Jul 18, 2011
In many respects, the war that ripped apart Spain between 1936 and 1939 was the testing ground for the fate awaiting the Church across Europe during the Second World War. Here were all the ingredients that marked the Church’s experience between 1939 and 1945. Spain had long been torn between liberals and conservatives, and one of the hallmarks of a liberal ‘progressive’ viewpoint was a pronounced anti-clericalism. Almost invariably, this meant that the Church in Spain, as in so many other countries, believed itself forced to side with the forces of the right.
I write ‘believed itself forced’ as this was not actually the case. Successive Popes since Leo XIII had been constructing a Catholic social alternative to both Marxism and Capitalism, and their position made uncomfortable reading to the adherents of a politically conservative world view. The emphasis on the rights of workers, the increasing emphasis on the status of St. Joseph as a workman, and the growing acknowledgement that conservatives had contributed to the polarization between the classes caused discontent amongst the forces of the right. Indeed, in countries where Pope Leo XIII’s teachings were fully implemented, countries like Belgium or Holland, the threat of Communism was almost invisible, and there was no need to placate far right dictatorship.
On the other hand, it has to be acknowledged that the Church’s leadership had been slow to react to the propaganda from the left, which had succeeded in identifying the Church as right-wing and anti-progressive in the minds of many. It also has to be acknowledged that many in the leadership of the Church, both in Rome and at a national level, came from the landed aristocracy or from backgrounds in which a more right-wing worldview was the norm. In Germany, aristocrats occupied many an episcopal see, and included amongst their number that inveterate opponent of the Nazis, Bl. Clemens August Cardinal von Galen.

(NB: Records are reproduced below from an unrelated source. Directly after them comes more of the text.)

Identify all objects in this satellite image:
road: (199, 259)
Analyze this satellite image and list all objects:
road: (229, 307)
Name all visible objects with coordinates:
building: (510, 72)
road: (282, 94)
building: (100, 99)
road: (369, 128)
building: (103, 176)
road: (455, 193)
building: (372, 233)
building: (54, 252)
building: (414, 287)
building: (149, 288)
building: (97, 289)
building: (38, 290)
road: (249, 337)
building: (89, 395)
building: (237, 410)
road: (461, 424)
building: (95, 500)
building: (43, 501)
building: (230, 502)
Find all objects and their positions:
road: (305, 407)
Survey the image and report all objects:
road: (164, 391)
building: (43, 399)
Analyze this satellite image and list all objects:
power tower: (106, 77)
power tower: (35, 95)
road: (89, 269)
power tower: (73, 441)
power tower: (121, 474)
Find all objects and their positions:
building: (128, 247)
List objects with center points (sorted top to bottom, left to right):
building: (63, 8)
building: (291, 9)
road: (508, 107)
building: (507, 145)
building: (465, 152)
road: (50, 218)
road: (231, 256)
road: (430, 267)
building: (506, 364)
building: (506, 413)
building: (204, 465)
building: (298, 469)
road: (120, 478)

Not all men who led the Church came from this background, however, and the opposing political stance of two Cardinal Archbishops of Paris from this period illustrates just how much background influenced their politics. Jean Cardinal Verdier was born into a very modest family and rose through the ranks of the Church on merit. He was to prove a tenacious opponent of the extreme right, which was so prevalent in France in the period. When the Nazis invaded France, Verdier took a strong stance against the aggression, but also against their ideological view.